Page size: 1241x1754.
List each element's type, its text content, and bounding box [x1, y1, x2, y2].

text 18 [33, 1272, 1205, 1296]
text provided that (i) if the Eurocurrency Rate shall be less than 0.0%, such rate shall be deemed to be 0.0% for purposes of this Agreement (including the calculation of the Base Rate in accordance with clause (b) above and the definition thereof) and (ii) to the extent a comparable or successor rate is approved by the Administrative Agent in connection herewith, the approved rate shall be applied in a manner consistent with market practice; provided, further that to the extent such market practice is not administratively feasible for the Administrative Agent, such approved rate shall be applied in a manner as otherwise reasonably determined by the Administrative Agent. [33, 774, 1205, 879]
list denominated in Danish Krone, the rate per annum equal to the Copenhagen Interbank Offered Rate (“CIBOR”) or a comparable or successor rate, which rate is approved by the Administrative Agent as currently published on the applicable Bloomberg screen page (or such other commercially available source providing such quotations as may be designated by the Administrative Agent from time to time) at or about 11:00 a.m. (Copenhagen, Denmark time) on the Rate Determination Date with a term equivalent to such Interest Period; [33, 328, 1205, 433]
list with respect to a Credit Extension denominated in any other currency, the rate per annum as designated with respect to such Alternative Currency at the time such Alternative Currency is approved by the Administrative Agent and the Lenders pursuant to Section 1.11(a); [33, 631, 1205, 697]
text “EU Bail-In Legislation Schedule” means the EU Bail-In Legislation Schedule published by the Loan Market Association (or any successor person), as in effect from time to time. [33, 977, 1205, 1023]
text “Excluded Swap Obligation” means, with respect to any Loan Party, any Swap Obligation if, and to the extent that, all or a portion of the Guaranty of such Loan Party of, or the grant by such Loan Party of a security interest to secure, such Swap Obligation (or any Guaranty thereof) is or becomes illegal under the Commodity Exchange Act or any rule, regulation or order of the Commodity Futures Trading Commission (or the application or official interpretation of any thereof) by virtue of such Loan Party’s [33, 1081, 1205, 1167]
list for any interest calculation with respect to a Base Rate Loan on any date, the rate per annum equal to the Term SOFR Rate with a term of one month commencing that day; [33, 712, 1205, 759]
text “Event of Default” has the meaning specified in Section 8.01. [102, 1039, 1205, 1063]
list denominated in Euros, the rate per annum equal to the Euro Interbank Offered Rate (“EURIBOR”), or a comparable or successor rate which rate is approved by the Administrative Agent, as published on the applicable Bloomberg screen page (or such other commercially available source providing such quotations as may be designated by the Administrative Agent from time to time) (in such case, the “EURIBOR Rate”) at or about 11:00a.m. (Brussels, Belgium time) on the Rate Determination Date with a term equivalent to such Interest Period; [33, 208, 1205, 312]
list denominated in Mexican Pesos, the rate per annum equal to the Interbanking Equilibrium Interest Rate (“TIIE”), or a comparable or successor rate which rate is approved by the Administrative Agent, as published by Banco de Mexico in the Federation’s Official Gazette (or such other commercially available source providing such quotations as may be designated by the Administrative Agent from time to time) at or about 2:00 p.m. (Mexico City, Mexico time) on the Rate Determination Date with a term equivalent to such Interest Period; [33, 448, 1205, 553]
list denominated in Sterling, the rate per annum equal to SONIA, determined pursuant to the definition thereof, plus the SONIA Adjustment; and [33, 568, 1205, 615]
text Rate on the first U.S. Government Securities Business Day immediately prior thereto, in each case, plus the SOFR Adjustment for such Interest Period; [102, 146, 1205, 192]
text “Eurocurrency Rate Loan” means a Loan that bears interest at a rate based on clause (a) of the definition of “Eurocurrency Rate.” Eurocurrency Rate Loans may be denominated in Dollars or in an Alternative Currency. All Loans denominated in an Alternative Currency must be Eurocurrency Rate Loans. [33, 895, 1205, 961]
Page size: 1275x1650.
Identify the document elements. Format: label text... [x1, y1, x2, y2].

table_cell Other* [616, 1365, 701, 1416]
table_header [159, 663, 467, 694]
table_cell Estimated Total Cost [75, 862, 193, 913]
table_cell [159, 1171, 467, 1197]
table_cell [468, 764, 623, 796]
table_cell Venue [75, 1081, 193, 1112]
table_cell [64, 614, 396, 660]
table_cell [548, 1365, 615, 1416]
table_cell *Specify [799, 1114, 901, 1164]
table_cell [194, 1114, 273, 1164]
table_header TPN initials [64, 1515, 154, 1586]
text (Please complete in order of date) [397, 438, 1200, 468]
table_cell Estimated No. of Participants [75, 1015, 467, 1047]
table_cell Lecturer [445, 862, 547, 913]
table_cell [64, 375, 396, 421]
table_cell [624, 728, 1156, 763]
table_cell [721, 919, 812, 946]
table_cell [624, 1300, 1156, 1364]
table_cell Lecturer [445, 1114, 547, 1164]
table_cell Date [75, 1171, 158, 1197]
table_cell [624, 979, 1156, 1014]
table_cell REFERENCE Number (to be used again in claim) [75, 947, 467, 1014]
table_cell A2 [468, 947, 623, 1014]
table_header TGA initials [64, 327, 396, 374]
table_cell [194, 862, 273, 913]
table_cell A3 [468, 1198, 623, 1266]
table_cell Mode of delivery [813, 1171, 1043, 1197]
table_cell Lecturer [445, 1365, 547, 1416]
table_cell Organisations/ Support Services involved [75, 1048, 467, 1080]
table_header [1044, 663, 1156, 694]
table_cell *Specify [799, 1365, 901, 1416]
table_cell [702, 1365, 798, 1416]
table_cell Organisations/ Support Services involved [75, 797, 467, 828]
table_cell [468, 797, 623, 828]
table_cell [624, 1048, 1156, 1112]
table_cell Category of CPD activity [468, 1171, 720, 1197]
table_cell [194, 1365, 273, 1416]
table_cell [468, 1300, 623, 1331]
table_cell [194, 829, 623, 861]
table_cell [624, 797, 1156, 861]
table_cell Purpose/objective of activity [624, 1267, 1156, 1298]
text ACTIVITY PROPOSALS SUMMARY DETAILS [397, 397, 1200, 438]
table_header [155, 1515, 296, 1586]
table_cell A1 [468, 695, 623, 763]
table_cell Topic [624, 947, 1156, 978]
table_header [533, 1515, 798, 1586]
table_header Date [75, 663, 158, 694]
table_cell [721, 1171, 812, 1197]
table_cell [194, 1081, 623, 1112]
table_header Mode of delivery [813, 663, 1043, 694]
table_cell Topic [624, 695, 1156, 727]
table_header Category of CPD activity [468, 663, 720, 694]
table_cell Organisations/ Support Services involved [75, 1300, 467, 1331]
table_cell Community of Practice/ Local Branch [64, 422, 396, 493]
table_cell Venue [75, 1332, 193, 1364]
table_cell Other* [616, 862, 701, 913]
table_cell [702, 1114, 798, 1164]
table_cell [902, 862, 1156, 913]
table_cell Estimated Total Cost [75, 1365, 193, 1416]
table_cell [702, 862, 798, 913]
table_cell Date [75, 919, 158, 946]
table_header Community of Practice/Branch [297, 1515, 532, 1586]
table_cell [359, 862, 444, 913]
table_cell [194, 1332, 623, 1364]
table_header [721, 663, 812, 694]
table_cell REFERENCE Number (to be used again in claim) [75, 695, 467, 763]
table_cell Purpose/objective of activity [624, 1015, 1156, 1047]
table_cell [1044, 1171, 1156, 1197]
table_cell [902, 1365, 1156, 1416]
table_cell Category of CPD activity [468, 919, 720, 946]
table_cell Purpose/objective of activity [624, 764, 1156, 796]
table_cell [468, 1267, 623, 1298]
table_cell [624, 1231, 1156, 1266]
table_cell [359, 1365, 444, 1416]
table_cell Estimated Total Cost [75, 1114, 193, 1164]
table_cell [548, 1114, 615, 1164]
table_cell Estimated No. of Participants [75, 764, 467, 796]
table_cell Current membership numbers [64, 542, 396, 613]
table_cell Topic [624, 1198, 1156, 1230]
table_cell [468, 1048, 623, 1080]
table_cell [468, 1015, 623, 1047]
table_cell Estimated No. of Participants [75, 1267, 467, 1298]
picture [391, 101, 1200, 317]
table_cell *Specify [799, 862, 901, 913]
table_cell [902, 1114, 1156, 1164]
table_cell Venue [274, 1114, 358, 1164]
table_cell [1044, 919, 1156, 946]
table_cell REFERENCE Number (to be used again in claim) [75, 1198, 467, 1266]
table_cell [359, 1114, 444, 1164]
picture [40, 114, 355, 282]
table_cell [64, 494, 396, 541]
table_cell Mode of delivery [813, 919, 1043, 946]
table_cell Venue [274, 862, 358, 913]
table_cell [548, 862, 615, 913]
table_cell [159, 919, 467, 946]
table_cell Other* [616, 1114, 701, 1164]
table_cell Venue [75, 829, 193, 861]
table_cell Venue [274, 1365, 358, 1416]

*What to work on*
Could you return every line from the entries above in which the string "picture" occurs?

*Answer space*
picture [391, 101, 1200, 317]
picture [40, 114, 355, 282]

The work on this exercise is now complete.